Express the lines of the items below as a numbered list, starting at the line that contains "Customer Support" and ending at the line that contains "Square Feet Month-Over-Month". Omit blank lines and leave the pictures out of the answer.

Given information Start Marker

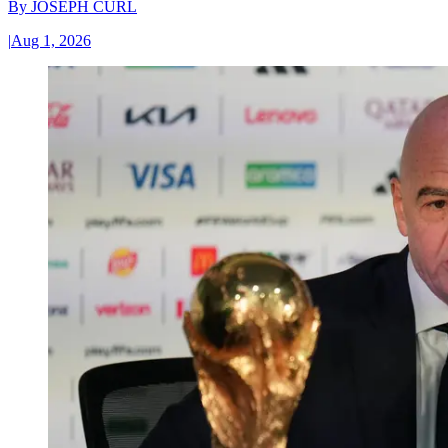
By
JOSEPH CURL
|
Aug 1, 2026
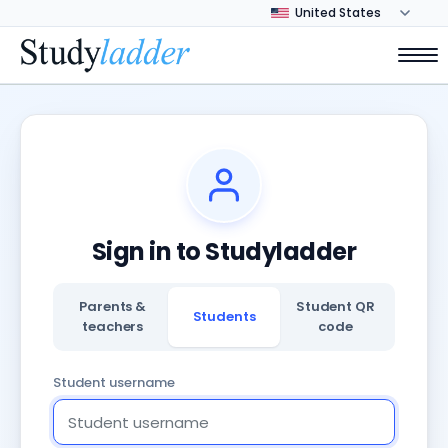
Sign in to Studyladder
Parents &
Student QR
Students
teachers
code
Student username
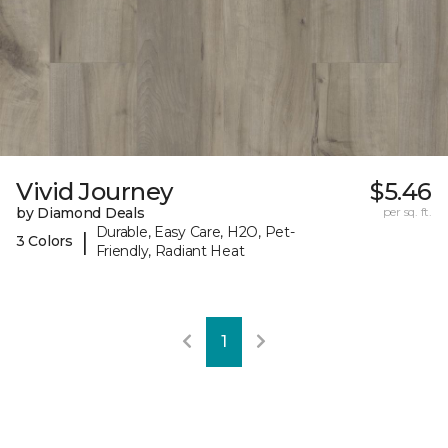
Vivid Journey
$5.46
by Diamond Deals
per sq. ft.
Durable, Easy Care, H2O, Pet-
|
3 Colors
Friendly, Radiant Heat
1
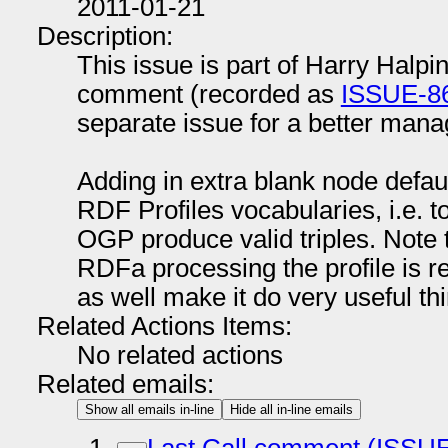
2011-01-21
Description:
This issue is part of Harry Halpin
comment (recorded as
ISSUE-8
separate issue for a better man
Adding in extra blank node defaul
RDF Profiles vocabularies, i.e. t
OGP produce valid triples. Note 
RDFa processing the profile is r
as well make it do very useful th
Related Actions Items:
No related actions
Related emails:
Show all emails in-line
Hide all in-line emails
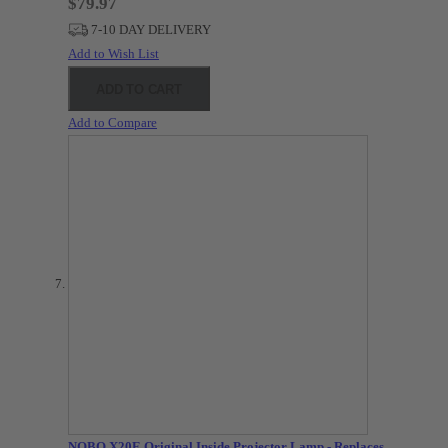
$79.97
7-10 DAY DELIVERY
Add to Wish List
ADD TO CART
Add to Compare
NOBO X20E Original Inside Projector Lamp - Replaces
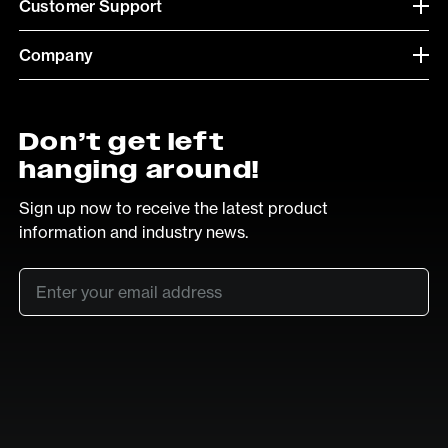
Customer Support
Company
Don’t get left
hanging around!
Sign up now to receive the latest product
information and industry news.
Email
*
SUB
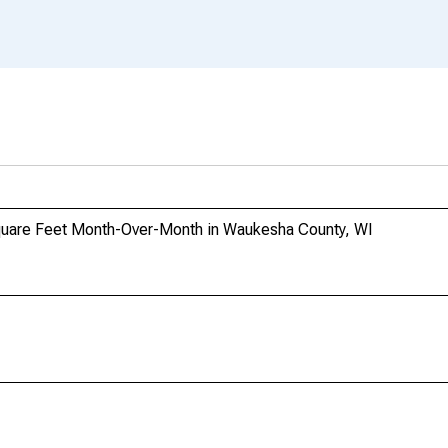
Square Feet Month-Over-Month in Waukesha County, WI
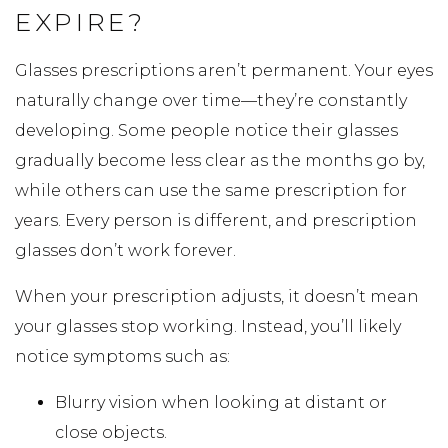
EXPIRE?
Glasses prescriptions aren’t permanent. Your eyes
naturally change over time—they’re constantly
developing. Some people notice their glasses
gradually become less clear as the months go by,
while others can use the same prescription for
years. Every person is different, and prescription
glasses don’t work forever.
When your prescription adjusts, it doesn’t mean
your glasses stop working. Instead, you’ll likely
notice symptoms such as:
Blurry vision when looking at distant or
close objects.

Given information End Marker
Given information Start Marker

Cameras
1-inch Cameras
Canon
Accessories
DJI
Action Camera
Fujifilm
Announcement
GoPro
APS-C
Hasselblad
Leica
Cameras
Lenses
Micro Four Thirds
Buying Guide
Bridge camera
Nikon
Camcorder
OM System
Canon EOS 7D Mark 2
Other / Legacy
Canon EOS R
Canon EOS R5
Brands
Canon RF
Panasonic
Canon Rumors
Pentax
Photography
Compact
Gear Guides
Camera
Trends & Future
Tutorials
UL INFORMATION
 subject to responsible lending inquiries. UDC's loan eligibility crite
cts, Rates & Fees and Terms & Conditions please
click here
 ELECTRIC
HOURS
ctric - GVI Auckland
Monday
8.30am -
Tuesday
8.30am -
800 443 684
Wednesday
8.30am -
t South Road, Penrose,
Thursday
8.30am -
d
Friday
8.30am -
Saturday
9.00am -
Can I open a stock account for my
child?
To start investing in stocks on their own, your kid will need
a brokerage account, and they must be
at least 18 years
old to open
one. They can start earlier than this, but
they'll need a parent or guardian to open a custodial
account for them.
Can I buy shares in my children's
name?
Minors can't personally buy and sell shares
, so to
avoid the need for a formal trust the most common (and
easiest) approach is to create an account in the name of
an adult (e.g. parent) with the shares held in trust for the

Given information End Marker

◆ Completed exercise:
1. Customer Support
2. Company
3. Don’t get left
4. hanging around!
5. Sign up now to receive the latest product
6. information and industry news.
7. Email
8. *
9. SUB
10. Square Feet Month-Over-Month in Waukesha County, WI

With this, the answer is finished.